I n fact it slowly got better and I dared hope it might take me through the inversion to where the Cu's were starting to pop out well above. It didn't but the next thermal did. The drift was back to south west so I was drifting in to the remote area between Gt Eastern Highway and the York Road, and towards the solid band of bush all the way to Perth. The Cu's inspired me to keep going as it would be a good start if the day got better, and I started getting some stronger climbs, pushing east across the wind between them to stay near the edge of the bush if still a little over it. The lift really improved it was like lift streets across the wind, and I kept hitting more lift, slowly drifting south towards the end of the bush, leaving the climbs when ever they weakened a little.

It was pretty hard going but eventually I got to where I wasn't worried about the bush and could get a bit of downwind on my glides. Then just when I thought I'd done the hard bit, I was clear of forest, back on the higher airspace zone, within glide of a road (the great southern highway) and I nearly lost it, the sink came back and I plummeted down to almost level with the top of a stony hill I'd been hoping would be a good thermal trigger for me as I glided a couple of thousand feet above it. It did come through with a thermal though, and I got a very rough ride right up to 8000 feet.

I was near Beverley then and it did get easy, I was able to cruise form cloud to cloud. The clouds were very short lived, every time I glided towards one it'd vanish, but that 'd be Ok because a new one would materialise above me.

I made it to Brookton and 10000 feet and starting to get cold and tired and thirsty and hungry, but I was determined to finally get 100km. The GPS said I had 85km , and I figured with a groundspeed of 50kmh and 10000feet under me it'd take some serious sink to bring me down short of 100km. Of course that was what I got, and at 5000 feet I still had 7 km to go. When the sink turned into the weakest of weak lift I just stuck in it and turned circles until I'd drifted past the 100km mark.

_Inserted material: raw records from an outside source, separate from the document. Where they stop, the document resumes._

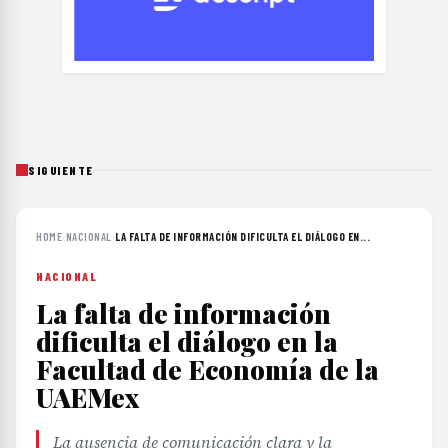
SIGUIENTE
HOME
›
NACIONAL
›
LA FALTA DE INFORMACIÓN DIFICULTA EL DIÁLOGO EN...
NACIONAL
La falta de información
dificulta el diálogo en la
Facultad de Economía de la
UAEMex
La ausencia de comunicación clara y la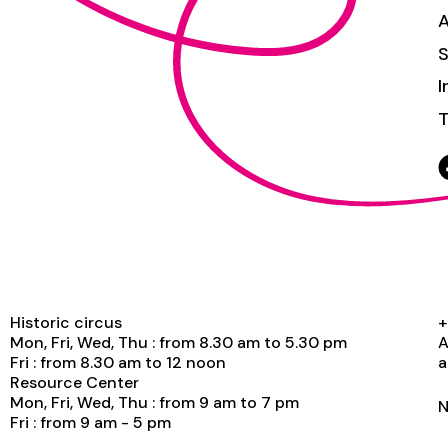
S
I
T
Historic circus
+
Mon, Fri, Wed, Thu : from 8.30 am to 5.30 pm
A
Fri : from 8.30 am to 12 noon
a
Resource Center
Mon, Fri, Wed, Thu : from 9 am to 7 pm
N
Fri : from 9 am - 5 pm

Once I'd got there I dared explore a bit further and actually found some better lift further downwind, climbing back to 6500 feet and an easy glide to the next town south, which was off my map, but I later discovered to be Pingelly. It was 5 o'clock then and I couldn't see another town for a while, so Pingelly looked like an attractive landing place. I spiralled down from about 4000 feet to land on the nice big footy oval there, and ended up with half the towns kids watching me pack. I guess I could have easily made another 10km, but would have needed a bit of luck to get much further. I was pretty happy with my flight. I did 113km which was my longest flight, and probably the paraglider record for WA. I might have gone even further on my own glider which is getting repaired after I decorated the powerlines with it at serpentine.

Dave's old (very) Saber which I borrowed for the flight still performed well though.